| What the exercise asks |
In the operational metrics and alerts text, why does the CircuitBreakerOpen alert check for a state value of 1? Explain in one to three sentences.

| Reading passage |
· · · ·

Operational Metrics and Alerts

Prometheus metrics for query resource usage:

# Query execution metrics
prism_query_duration_seconds{priority="high",status="success"} 2.5
prism_query_duration_seconds{priority="low",status="killed"} 300.0

# Resource usage
prism_query_memory_bytes{query_id="abc123"} 8589934592  # 8 GB
prism_query_vertices_processed{query_id="abc123"} 5000000

# Limit violations
prism_query_limit_violations_total{type="memory"} 15
prism_query_limit_violations_total{type="timeout"} 42
prism_query_limit_violations_total{type="vertex_count"} 8

# Circuit breaker state
prism_circuit_breaker_state{cluster="0"} 1  # 0=closed, 1=open, 2=half-open
prism_circuit_breaker_failures_total{cluster="0"} 10

# Admission control
prism_queries_queued_total{priority="low"} 150
prism_queries_running_total{priority="high"} 25
prism_queries_rejected_total{reason="capacity"} 5

Alerting Rules:

alerts:
  - name: HighQueryFailureRate
    condition: rate(prism_query_limit_violations_total[5m]) > 10
    severity: warning
    message: "High query failure rate due to limit violations"

  - name: CircuitBreakerOpen
    condition: prism_circuit_breaker_state == 1
    severity: critical
    message: "Circuit breaker open - cluster under stress"

· · · ·

(Dataset entries)
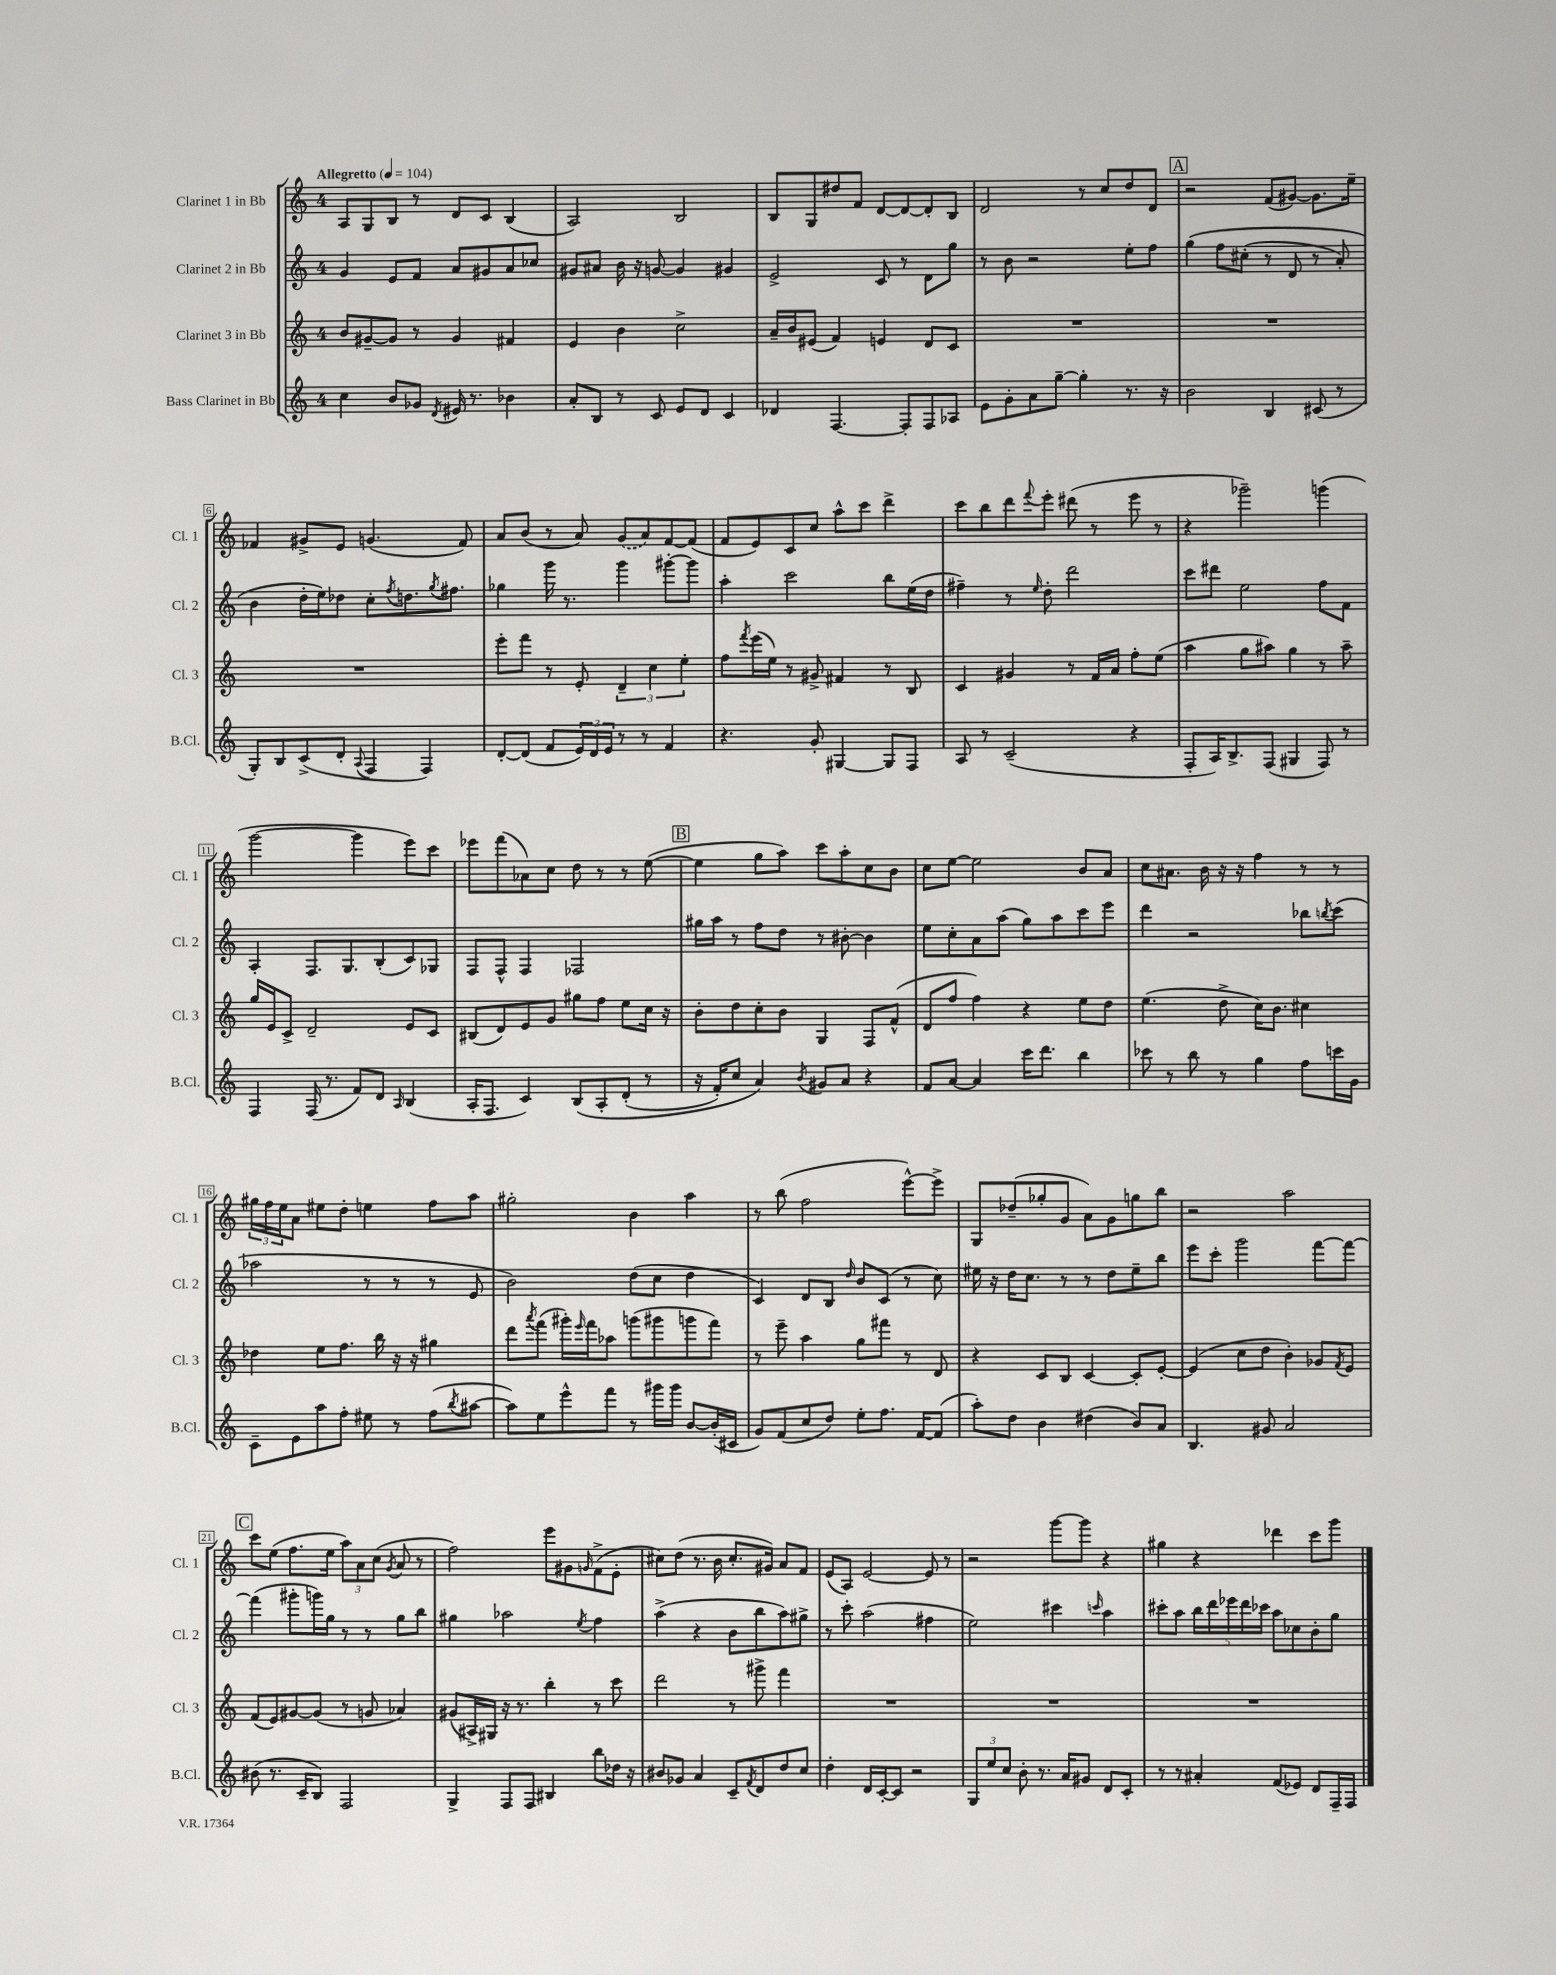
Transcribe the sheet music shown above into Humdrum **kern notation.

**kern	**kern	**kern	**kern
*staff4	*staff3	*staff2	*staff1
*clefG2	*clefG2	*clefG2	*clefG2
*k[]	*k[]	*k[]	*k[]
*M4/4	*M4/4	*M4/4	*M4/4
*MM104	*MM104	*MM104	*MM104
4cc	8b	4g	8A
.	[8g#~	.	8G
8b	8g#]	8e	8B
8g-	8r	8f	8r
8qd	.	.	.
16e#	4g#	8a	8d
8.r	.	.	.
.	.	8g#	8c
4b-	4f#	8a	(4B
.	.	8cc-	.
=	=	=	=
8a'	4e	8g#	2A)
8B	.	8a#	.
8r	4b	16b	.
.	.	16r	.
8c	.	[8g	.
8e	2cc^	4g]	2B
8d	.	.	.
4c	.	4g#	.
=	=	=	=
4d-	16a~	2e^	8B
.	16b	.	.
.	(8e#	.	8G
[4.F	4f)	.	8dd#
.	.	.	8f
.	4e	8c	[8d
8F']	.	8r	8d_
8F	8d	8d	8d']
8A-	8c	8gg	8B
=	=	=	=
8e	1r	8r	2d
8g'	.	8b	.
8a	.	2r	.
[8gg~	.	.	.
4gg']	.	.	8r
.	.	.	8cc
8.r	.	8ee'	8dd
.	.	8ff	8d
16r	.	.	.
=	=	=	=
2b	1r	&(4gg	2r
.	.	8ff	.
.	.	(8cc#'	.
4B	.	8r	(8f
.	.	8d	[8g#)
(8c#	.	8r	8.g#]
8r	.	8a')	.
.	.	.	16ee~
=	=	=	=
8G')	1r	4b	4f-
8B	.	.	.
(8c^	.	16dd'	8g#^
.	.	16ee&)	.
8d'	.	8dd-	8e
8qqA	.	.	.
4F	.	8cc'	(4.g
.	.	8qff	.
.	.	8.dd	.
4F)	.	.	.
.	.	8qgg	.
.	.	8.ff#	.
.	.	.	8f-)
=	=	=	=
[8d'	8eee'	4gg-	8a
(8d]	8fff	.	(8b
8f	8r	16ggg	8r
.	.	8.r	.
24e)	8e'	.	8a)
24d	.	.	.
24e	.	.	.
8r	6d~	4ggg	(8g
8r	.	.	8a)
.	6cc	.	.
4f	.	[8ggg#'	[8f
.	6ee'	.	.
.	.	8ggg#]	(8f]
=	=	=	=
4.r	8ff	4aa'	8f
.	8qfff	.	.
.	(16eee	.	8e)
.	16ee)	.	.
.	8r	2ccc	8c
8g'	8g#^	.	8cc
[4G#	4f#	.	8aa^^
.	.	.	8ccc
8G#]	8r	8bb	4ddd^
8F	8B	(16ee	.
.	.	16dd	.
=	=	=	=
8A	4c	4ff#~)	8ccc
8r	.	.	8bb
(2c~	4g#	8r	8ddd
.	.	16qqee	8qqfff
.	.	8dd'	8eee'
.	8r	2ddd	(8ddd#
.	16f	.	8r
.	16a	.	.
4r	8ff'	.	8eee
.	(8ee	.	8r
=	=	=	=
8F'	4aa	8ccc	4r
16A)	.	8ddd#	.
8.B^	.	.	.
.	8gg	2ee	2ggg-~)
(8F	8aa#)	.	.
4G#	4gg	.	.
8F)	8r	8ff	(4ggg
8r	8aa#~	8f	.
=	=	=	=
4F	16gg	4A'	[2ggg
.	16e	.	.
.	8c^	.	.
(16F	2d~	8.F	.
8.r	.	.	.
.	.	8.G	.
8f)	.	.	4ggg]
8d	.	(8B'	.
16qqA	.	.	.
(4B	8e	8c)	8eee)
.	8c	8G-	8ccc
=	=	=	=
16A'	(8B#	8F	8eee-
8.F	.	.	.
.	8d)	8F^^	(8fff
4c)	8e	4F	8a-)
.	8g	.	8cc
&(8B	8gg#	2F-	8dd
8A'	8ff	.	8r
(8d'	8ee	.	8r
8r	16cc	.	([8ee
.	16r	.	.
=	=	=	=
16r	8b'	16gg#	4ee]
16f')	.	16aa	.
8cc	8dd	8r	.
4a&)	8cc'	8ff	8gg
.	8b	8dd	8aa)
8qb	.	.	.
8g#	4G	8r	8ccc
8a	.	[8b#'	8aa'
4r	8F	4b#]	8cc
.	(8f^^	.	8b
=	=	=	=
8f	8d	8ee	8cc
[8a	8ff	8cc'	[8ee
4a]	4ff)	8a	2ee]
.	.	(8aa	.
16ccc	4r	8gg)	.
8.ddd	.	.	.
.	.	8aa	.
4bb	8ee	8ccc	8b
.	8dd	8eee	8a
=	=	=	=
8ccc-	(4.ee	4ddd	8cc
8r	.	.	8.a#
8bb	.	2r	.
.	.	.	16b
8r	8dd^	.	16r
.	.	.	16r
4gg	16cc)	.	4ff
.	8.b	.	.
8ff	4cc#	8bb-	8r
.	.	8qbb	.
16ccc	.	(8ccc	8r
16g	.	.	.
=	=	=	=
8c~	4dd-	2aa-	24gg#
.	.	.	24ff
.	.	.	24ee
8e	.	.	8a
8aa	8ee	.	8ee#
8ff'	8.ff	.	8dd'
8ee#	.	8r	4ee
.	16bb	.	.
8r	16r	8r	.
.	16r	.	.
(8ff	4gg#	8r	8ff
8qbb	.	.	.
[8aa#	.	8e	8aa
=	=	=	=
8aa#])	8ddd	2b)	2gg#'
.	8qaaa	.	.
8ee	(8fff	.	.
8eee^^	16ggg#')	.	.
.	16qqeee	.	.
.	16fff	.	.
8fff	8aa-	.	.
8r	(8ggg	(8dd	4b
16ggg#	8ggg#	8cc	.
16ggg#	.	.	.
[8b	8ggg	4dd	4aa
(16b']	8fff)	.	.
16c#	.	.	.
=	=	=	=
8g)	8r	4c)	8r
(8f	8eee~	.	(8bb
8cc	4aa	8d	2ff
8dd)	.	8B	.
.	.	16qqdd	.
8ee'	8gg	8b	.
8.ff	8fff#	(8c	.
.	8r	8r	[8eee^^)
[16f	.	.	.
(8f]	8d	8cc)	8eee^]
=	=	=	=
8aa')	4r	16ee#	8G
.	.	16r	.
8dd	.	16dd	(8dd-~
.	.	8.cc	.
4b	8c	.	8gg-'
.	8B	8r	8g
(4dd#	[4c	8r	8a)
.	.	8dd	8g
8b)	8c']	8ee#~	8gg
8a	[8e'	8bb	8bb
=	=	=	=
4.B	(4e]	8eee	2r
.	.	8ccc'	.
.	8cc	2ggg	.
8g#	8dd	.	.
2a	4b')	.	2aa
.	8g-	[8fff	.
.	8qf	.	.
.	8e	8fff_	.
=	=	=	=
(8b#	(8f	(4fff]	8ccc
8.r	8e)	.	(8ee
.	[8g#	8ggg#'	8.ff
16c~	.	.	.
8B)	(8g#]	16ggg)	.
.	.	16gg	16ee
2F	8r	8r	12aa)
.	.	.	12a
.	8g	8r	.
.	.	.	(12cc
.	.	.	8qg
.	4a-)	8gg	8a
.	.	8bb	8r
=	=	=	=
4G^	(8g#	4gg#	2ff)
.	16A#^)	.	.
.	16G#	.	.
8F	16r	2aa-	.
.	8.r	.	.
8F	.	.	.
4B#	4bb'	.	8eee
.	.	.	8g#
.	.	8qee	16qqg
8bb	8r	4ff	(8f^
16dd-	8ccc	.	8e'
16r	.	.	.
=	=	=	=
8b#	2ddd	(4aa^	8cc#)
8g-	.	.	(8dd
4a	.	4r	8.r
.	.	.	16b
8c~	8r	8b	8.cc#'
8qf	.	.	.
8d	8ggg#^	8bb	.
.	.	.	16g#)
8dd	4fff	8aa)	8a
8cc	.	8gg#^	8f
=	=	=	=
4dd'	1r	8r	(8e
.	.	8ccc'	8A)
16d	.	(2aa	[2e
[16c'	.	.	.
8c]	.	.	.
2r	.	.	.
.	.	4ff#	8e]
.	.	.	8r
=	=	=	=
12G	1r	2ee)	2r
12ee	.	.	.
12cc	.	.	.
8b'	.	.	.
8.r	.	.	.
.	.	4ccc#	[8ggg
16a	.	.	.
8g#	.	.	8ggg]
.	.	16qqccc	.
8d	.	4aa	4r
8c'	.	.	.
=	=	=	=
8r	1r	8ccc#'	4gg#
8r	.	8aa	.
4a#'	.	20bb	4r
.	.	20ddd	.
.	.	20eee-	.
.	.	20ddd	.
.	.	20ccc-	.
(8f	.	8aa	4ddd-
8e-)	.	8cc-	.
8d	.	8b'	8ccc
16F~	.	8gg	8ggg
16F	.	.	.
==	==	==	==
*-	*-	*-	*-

· · · ·

| Answer to this exercise |
The note beside the circuit breaker state metric says that 0 means closed, 1 means open and 2 means half-open, so a value of 1 means the breaker is open. The alert's message says an open breaker means the cluster is under stress, and the alert is marked critical.